At this time, one year before the Congress, I encourage everybody to nominate colleagues and peers for IUCr Prizes. It is the most important recognition of personal scientific achievements and now we have tools to handle this recognition at different academic levels. These prizes signal to the world the importance of the work being done by the crystallographic community.
The thirteenth Ewald Prize for outstanding contributions to the science of crystallography will be presented at the Melbourne Congress. Nomination forms and more information is available here.
W. H. & W. L. Bragg Prize
The second W. H. & W. L. Bragg Prize, to be awarded to up to two promising early-career crystallographers, will also be presented in Melbourne. Nomination forms and more information can be found here.
The Struchkov Prize will be awarded for the first time to the IUCr community at the Melbourne Congress. A call for nominations for this Prize, which is aimed at young researchers working in the field of small-molecule crystallography, is also open; more information can be found here.
My congratulations to the 2022 Guinier Prize winner, Professor Jill Trewhella (University of Sydney, Australia), in recognition of her outstanding contribution to the field of small-angle scattering (SAS).

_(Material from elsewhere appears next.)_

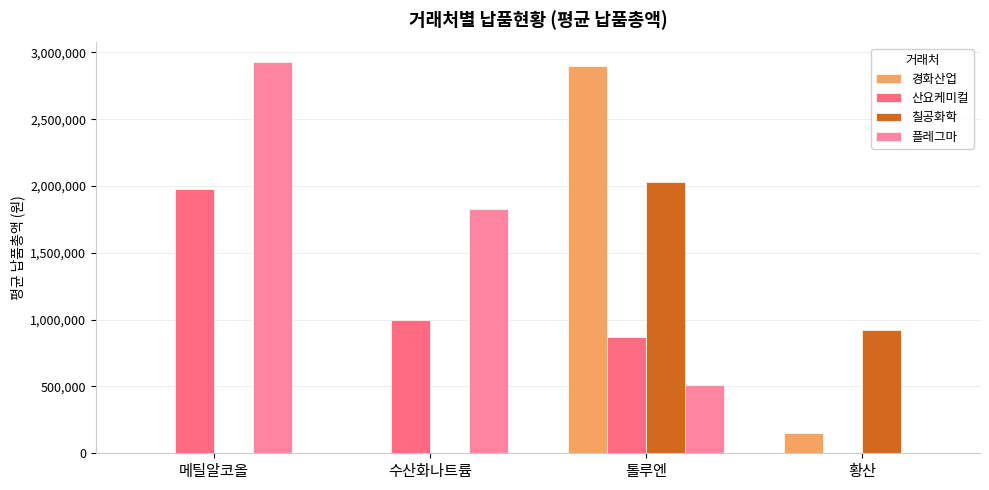

Reading right to left, transcribe all the data shown in this chart.

경화산업: 148000	2900000	0	0
산요케미컬: 0	870000	996000	1980300
칠공화학: 925000	2030000	0	0
플레그마: 0	507500	1826000	2927400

One thing I learned recently is the value of being not only respectful of other people's decisions but also grateful. I am very grateful to Professor Mike Glazer and the IUCr Newsletter team for being very open-minded and for encouraging discussions. As long as we all agree to disagree we are safe. The discussions can be and are tough but at least they do not lead to destruction and open conflicts.
I wish you all a safe and relaxed summer. We all need a bit of a break from everyday routine and a slowing down of our busy lives. Please stay safe.